Der geschädigte Bürgermeister Cordes errichtete nach dem Brand umgehend das noch heute imponierende Wohnwirtschaftsgebäude nebst separatem Nebengebäude, in repräsentativer und günstiger Lage an der Hönnetalstraße und als Blickfang für ein- und ausfahrende Besucher der Stadt. Die Gebäudeanlage steht unter der Listennummer 100 seit dem 30. 1. 1985 unter Denkmalschutz. Nach den letzten Jahren in zunehmend desolatem, nahezu abbruchwürdigem Zustand wurde sie jüngst von Tonnen von Müll und Hausrat befreit. Der neue Eigentümer Thomas Schröder gab der Anlage durch einen hohen Einsatz von Mitteln ihre angemessene Würde als Geschäftsgebäude zurück. Die einst außerhalb der Stadtmauern errichtete Gebäudeanlage ist nun erneut Blickfang für den Betrachter. Inzwischen ist hier wirtschaftliches Leben in Form des Dienstleistungszentrums einer Versicherungsgesellschaft (DEVK) eingekehrt. Balve besaß zu Beginn des 19. Jahrhunderts 5741 Morgen Gemarkungsfläche, davon doppelt soviel Waldfläche (3532 Morgen) wie Ackerland (1626 Morgen) und nur 216 Morgen Wiese. Das legt nahe, dass der größte Teil der Bürger seine Selbstversorgung auf eigenem oder gepachtetem Boden sicherstellen konnte. Die preußische Grundstücksvermessung im Jahre 1829 belegt die Dominanz der land- und forstwirtschaftlichen Tätigkeit auch des Bürgers Cordes: Unter den achtundachtzig an Grundbesitz vermögenden Bürgern der Stadt Balves lag er an achter Stelle. Er verfügte über 43,59 Morgen Ackerland, 41,58 Morgen Wald, 5,87 Morgen Wiesen, 2,13 Morgen Gärten und 0,64 Morgen Grundflächen für sein Haus nebst Remise: insgesamt fast 94 Morgen.

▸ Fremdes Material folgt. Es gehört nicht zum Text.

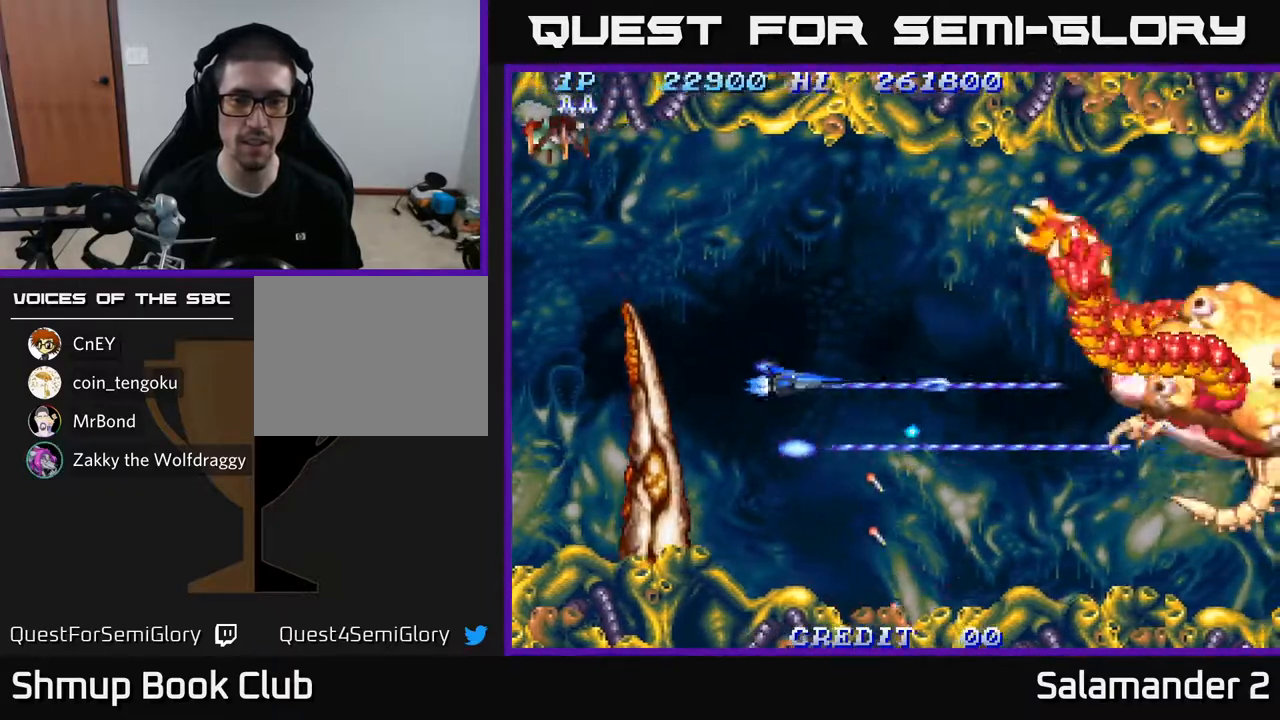
{"buttons": ["A", "DPAD_RIGHT"], "left_stick": "center", "right_stick": "center", "events": [[33, "DPAD_UP", "up"], [117, "DPAD_LEFT", "down"], [267, "DPAD_LEFT", "up"], [283, "DPAD_DOWN", "down"], [433, "DPAD_RIGHT", "down"], [467, "DPAD_DOWN", "up"]]}
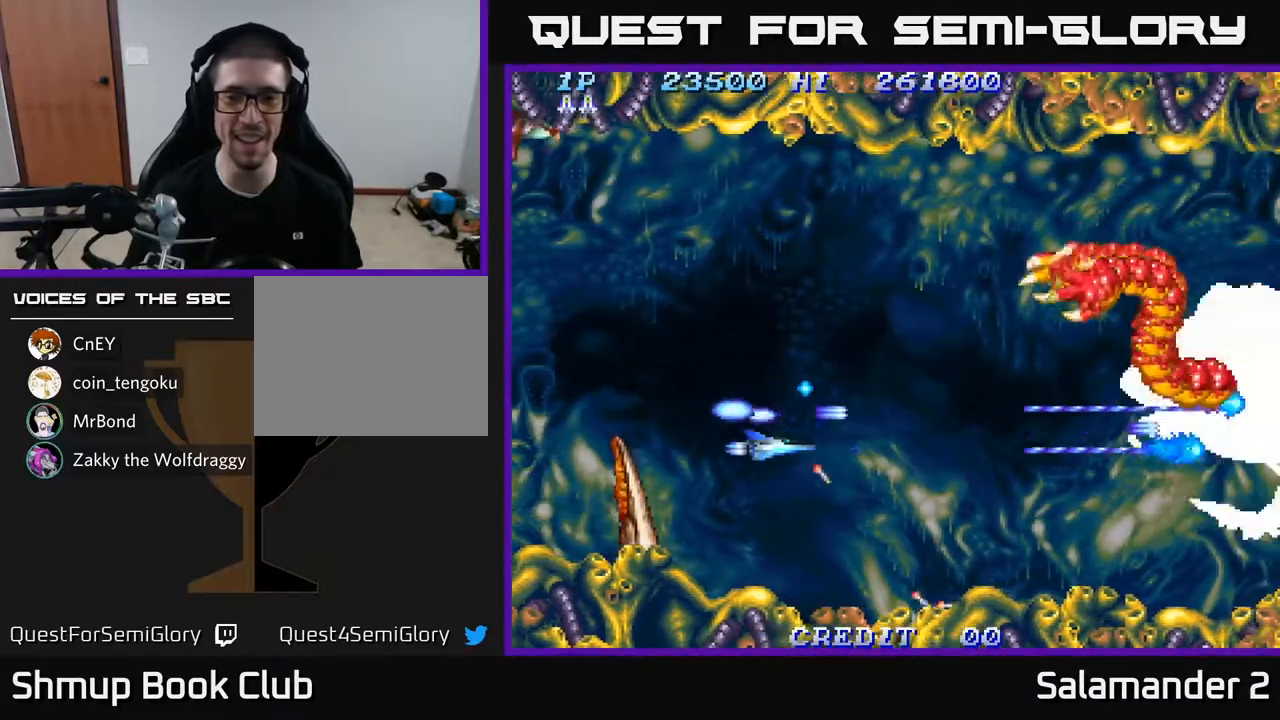
{"buttons": ["A", "DPAD_RIGHT"], "left_stick": "center", "right_stick": "center", "events": [[117, "DPAD_UP", "down"], [383, "DPAD_UP", "up"]]}
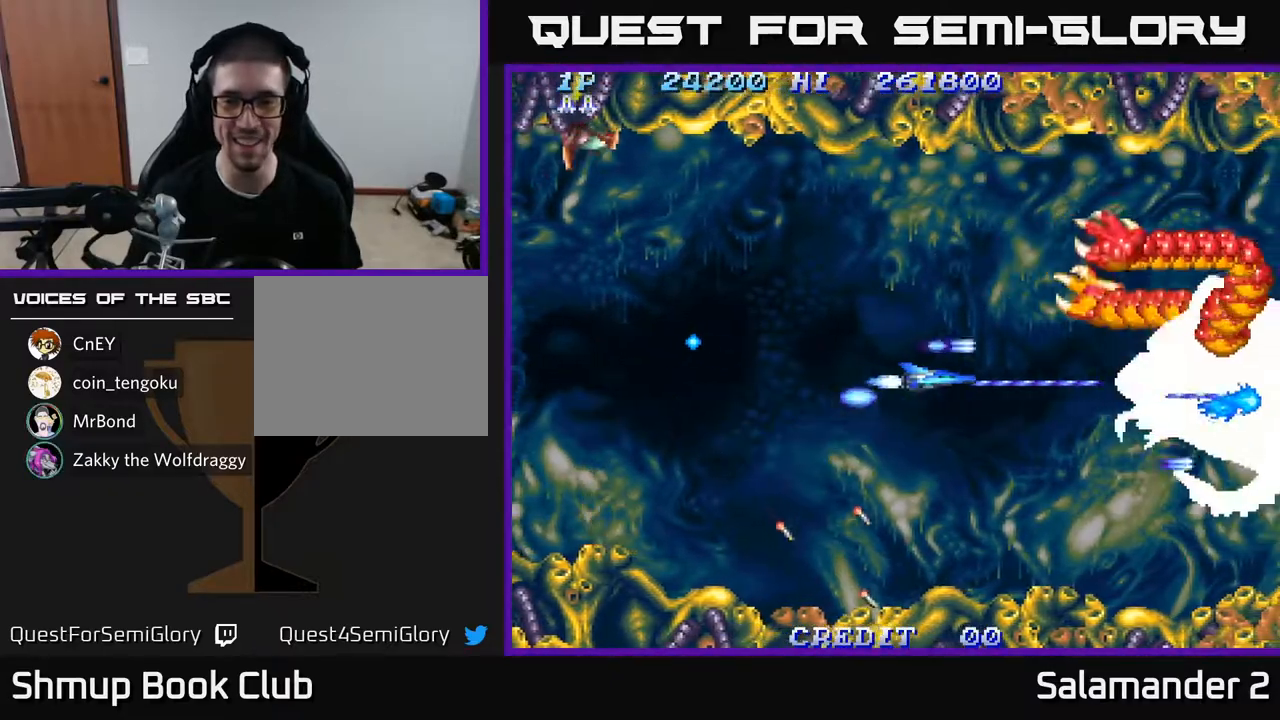
{"buttons": ["A"], "left_stick": "center", "right_stick": "center", "events": [[217, "DPAD_RIGHT", "up"], [283, "DPAD_LEFT", "down"], [433, "DPAD_LEFT", "up"]]}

Hermann Cordes, Sohn, Erbe und zweiter Eigentümer des Hauses Cordes an der Hönnetalstraße, gehörte 1829 zu den an Ackerland äußerst wohlhabenden Bürgern – in einer Größenordnung, die es ihm leicht machte, sämtliche Einkünfte für den Unterhalt aus seiner Tätigkeit in der Land- und Forstwirtschaft zu beziehen. Wahrscheinlich dienten seine umfangreichen land-wirtschaftlichen Erträge darüber hinaus auch dem Verkauf an jene Kunden Balves, deren dominante Erwerbstätigkeit im Handwerk lag. Zu seinem umfangreichen Besitz gehörte auch sein von der Landwirtschaft dominiertes Wohnwirtschaftsgebäude nebst Remise, wo er Geräte, Erntegut und Vieh unterbringen konnte. Wegen seines hohen selbst bewirtschafteten Grundvermögens, der Funktionalität seiner Gebäude und seiner Einkünfte aus der Land- und Forstwirtschaft wird Hermann Cordes mit Recht in Akten aus der Zeit um 1829 als einer der wenigen Bürger der Stadt als „Ackerbürger“ bezeichnet.

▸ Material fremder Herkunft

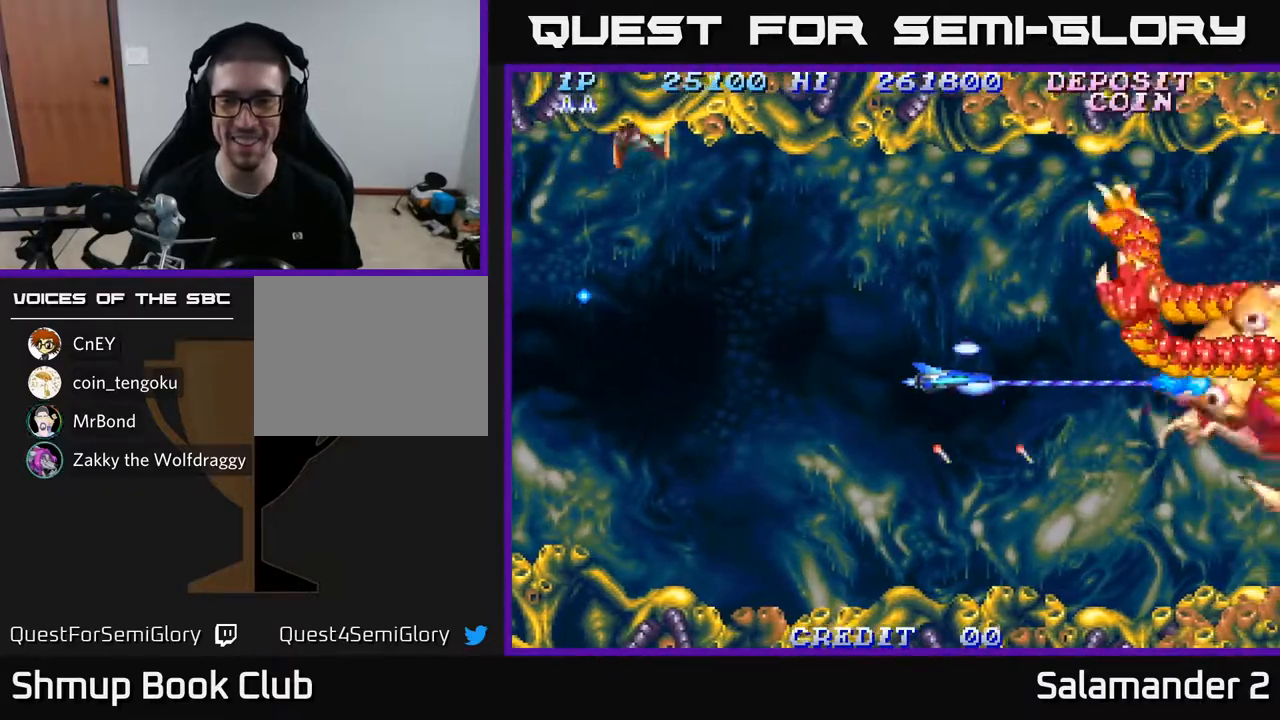
{"buttons": ["A"], "left_stick": "center", "right_stick": "center", "events": []}
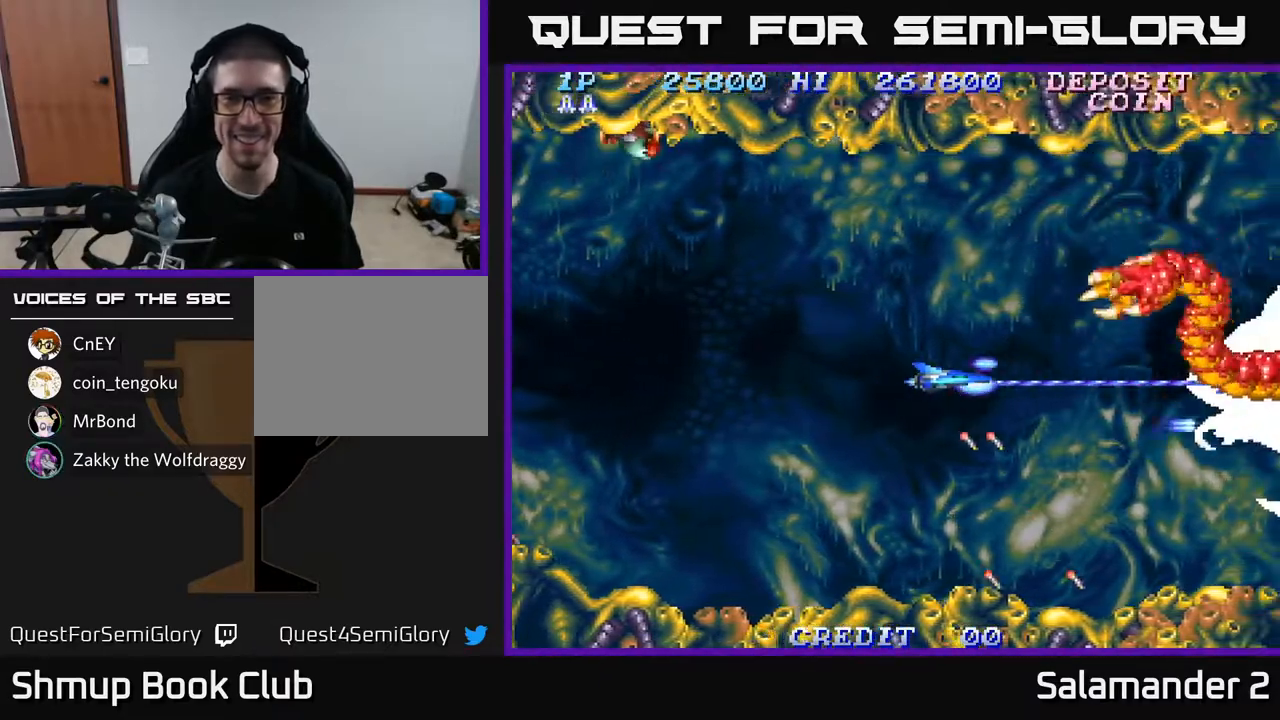
{"buttons": ["A"], "left_stick": "center", "right_stick": "center", "events": []}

Die Gebäude des Ackerbürgers Cordes, errichtet aus Bruchstein und Fachwerk, entsprechen der in Balve charakteristischen Bauweise jener Zeit. Balve gehört zu dem Übergangsgebiet, in dem eine so genannte halbscheitige Bauweise aus Bruchstein und Fachwerk gepflegt wurde. Neuenrade zählt bereits zum sauerländischen Kerngebiet alten Steinbaus, Menden dagegen war von dieser Bauweise weit entfernt. Das Untergeschoss des Hauses Cordes wurde im Bereich der hinteren Traufenseite sowie des Anbaus aus Bruchstein errichtet. Die dem Regen ausgesetzte, westliche Giebelseite ist vollständig aus Bruchstein, während die beiden anderen, wettergeschützten Seiten vollständig aus Fachwerk bestehen und lediglich auf Bruchsteinfundamenten ruhen. Die Gefache des Hauses Cordes sind weitgehend aus Lehm-Flechtwerk geschlossen. In alten Aufnahmen von 1908 wird deutlich, dass der heutige Anbau und die Dachform nicht ursprünglich sind. Anfangs war das Dach bis über den Anbau lang geschleppt. Heute zeigt sich der Anbau als ein mehrstöckiger wuchtiger Gebäudeflügel mit hoher Giebelseite unter einem rechtwinklig zum Hauptstraße verlaufenden Satteldach. Er weist ebenso viele Stockwerke auf wie der Hauptbau. Die baulichen Veränderungen sind deutlich an der Hausecke zur nordöstlich gelegenen Giebelseite mit Deelentor erkennbar. Hier sind alte Gefache zum Teil entfernt und durch Mauerwerk ersetzt worden. Von der Fachwerkgiebelseite mit Deelentor aus betrachtet war das Hauptdach anfangs als Krüppelwalmdach einseitig ausgebildet; heute ist der Walm zurückgebaut, das Satteldach verlängert und durch Bretter im Giebelschild gefüllt. Die Giebelseite ist mit Fußstreben und Winkelhölzern reichlich verziert und damit Schmuck des Hauses. Die Verteilung der Fenster ist an der Traufenseite gleichmäßig, nicht aber an den beiden Giebelseiten. Die zwei zur Straße ausgerichteten kleinen Dachgauben sind nicht ursprünglich.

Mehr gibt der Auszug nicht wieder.